- _YOUR INSTRUCTIONS_
Transcribe the records verbatim, images excluded.

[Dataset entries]
+++

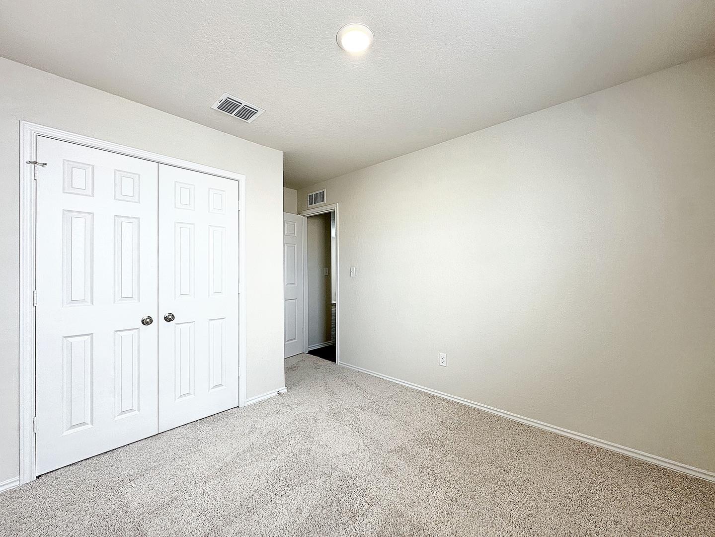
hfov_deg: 102.0
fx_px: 289
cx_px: 358
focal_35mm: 14
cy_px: 268
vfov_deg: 85.7
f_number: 2.2
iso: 64
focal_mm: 2.2
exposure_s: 1/120
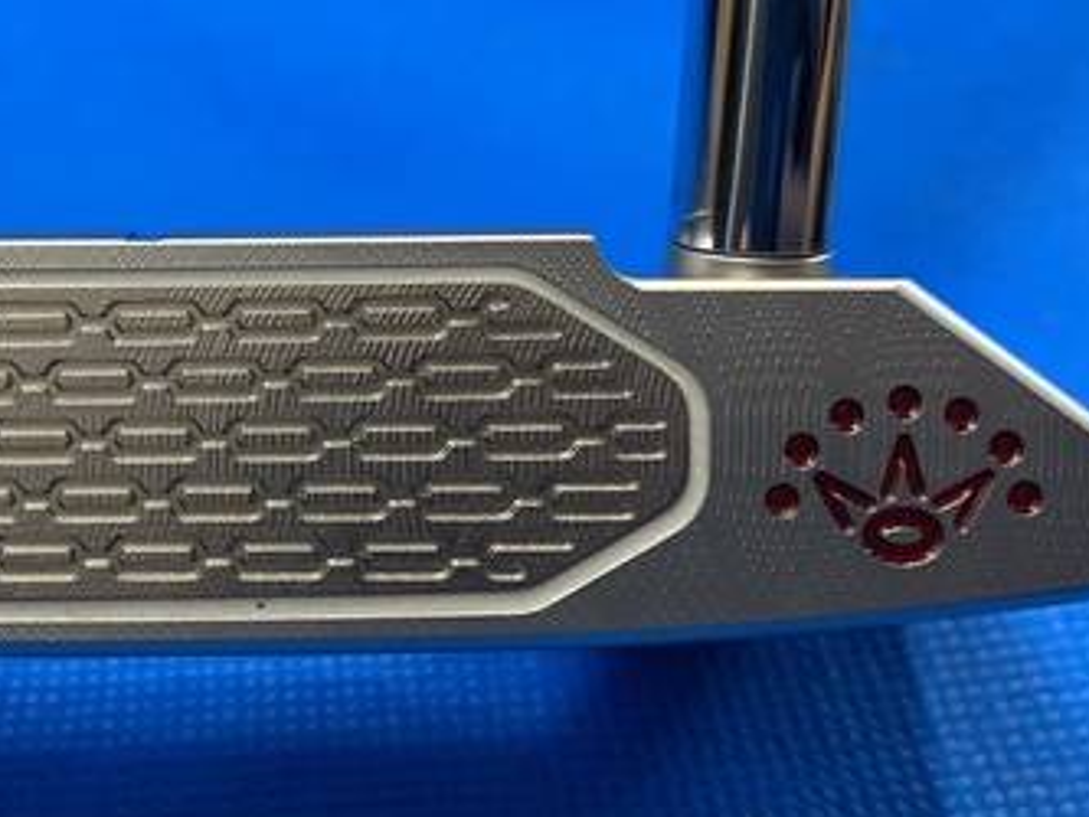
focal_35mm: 50
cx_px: 170
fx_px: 1574
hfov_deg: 36.5
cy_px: 415
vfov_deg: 29.1
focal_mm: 4.25
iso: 125
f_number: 1.8
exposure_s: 1/60
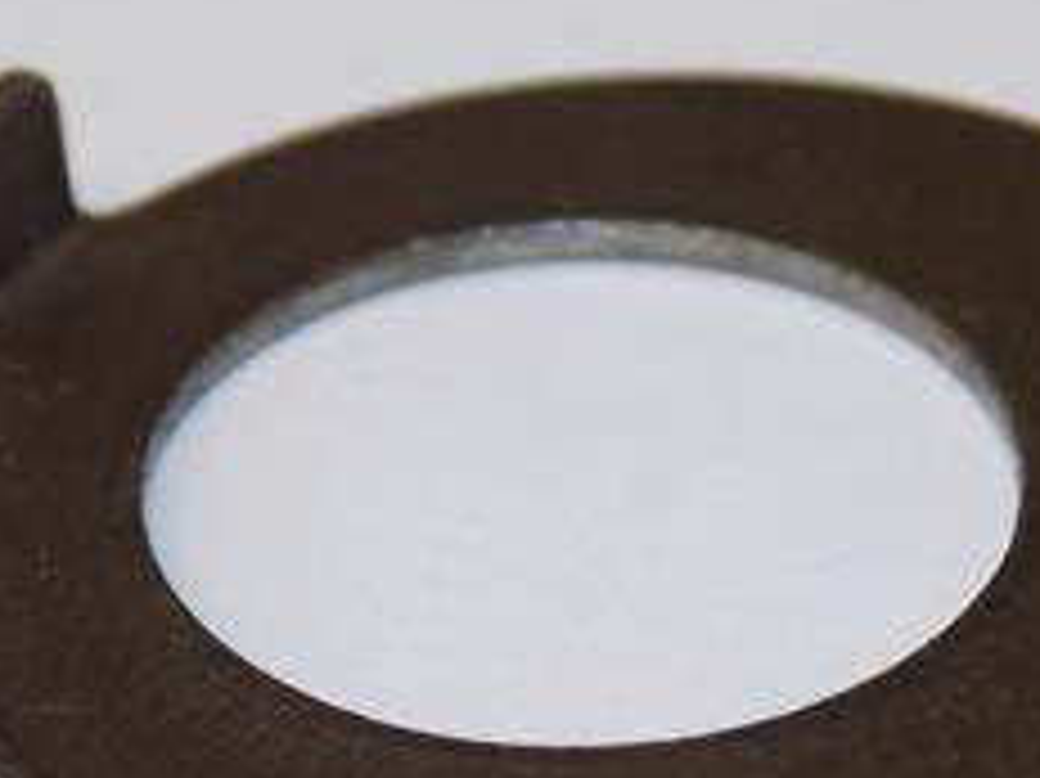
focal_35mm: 424
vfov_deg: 3.5
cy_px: 477
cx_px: 606
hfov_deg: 4.7
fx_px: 12732
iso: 200
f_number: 5.4
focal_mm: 33.7
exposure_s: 1/30
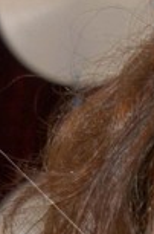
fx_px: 3249
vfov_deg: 4.1
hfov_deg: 2.7
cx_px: 348
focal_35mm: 503
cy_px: 502
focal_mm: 50
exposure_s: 1/180
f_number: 6.3
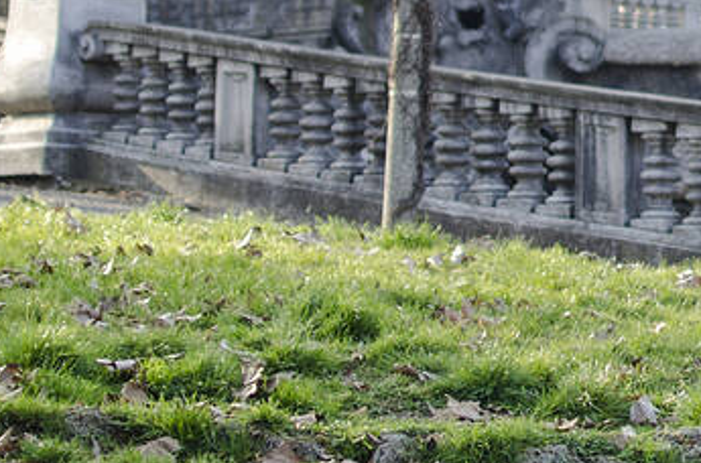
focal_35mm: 213
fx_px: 4137
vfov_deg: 6.4
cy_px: -38
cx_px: 892
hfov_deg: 9.5
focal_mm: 35
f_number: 2
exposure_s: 1/320
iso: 125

+++

- _EXERCISE RESULT_
hfov_deg: 102.0
fx_px: 289
cx_px: 358
focal_35mm: 14
cy_px: 268
vfov_deg: 85.7
f_number: 2.2
iso: 64
focal_mm: 2.2
exposure_s: 1/120
focal_35mm: 50
cx_px: 170
fx_px: 1574
hfov_deg: 36.5
cy_px: 415
vfov_deg: 29.1
focal_mm: 4.25
iso: 125
f_number: 1.8
exposure_s: 1/60
focal_35mm: 424
vfov_deg: 3.5
cy_px: 477
cx_px: 606
hfov_deg: 4.7
fx_px: 12732
iso: 200
f_number: 5.4
focal_mm: 33.7
exposure_s: 1/30
fx_px: 3249
vfov_deg: 4.1
hfov_deg: 2.7
cx_px: 348
focal_35mm: 503
cy_px: 502
focal_mm: 50
exposure_s: 1/180
f_number: 6.3
focal_35mm: 213
fx_px: 4137
vfov_deg: 6.4
cy_px: -38
cx_px: 892
hfov_deg: 9.5
focal_mm: 35
f_number: 2
exposure_s: 1/320
iso: 125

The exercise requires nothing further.